アップルが時価総額4兆ドルを達成した経緯
10月28日、アップル株は取引開始直後に0.2%上昇し、時価総額が一時4兆ドルに到達した。ブルームバーグによると、株価は一時0.4%高の269.87ドルを付け、4月の安値から56%余り上昇している。エヌビディアとマイクロソフトがアップルに先駆けて7月に時価総額4兆ドルに到達した現実は、ウォール街がいかにAIを重視しているかの裏付けだった。
アップルにとって時価総額の記録更新は決して目新しいものではない。2018年8月、上場企業として初めて1兆ドルに到達し、2020年8月に初めて2兆ドルに到達した。2022年1月には一時3兆ドルを突破したが、終値が3兆ドルに達したのは2023年6月だった。一方、2025年のアップル株は年初来わずか7%の上昇にとどまっており、2024年の30.7%上昇に比べても、市場全体の17%上昇に比べても遠く及ばない。
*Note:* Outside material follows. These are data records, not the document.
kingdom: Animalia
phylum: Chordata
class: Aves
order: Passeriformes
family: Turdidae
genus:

現在の時価総額ランキングでは、エヌビディアが約4.89兆ドルで世界首位、マイクロソフトが4.03兆ドルで2位、アップルが3.99兆ドルで3位となっている。
iPhone販売好調が市場価値を押し上げた要因
29日に発表された2025年10~12月期決算は、売上高が前年同期比16%増の1437億5600万ドルに達し、純利益は16%増の420億9700万ドルとなり、両方とも過去最高を更新した。特に注目すべきは、粗利率が48.2%に達し、従来の最高記録を塗り替えたことだ。
この業績を牽引したのは主力のiPhone事業で、売上高は23%増の852億6900万ドルを記録した。実際に、iPhone 17シリーズの需要が想定を大幅に上回り、米国における顧客満足度は99%に達している。さらに、総収入に占めるiPhoneの割合は59.3%となり、2019年10~12月期以来の高さとなった。
一方で、苦戦が続いていた中国市場では需要が急拡大し、中華圏での収入は前年同期比37.88%増の255億26億ドルとなり、2021年10~12月期以来4年ぶりの大きさを記録した。加えて、サービス部門も14%増の300億1300万ドルと好調で、アクティブデバイス数が25億台を突破したことも発表された。希薄化後の1株当たり利益は2.84ドルとなり、前年比19%増加している。
AI戦略の遅れと今後の課題
一方で、アップルのAI戦略には深刻な課題が存在する。1月12日、アップルはグーグルのGeminiモデルをApple IntelligenceとSiriの基盤として使用する複数年契約を発表し、年間約10億ドルを支払うと報じられた。この提携は、アップルが自社のAI開発で競合他社に劣っていることを認めた形となった。
アップル社内の調査によると、OpenAIのChatGPTはSiriよりも正確性で25%上回り、30%多くの質問に回答できた。さらに、同社のAI技術は業界のライバルから2年以上遅れていると社内でも認識されている。
特に深刻なのは、Siriの刷新が難航していることだ。3月に予定されていた新機能の投入は延期され、一部は5月のiOS 26.5、または9月のiOS 27まで先送りされる可能性が高い。テストでは、Siriが常にクエリーを正しく処理できず、処理に時間がかかりすぎるという問題が判明している。
投資面でも、アップルの2025年9月期の設備投資127億ドルは、マイクロソフトやグーグルなどが投じたAI関連投資3800億ドルと比べて桁違いに小さい。
結論
総じて、アップルは時価総額4兆ドルという歴史的な節目を達成し、iPhone 17の販売好調により市場での優位性を証明した。しかしながら、AI開発の遅れという深刻な課題が明らかになった現在、我々は同社の今後の成長持続性について注視する必要がある。要するに、短期的な成功は確実だが、長期的な競争力維持には大規模なAI投資と技術革新が不可欠となるだろう。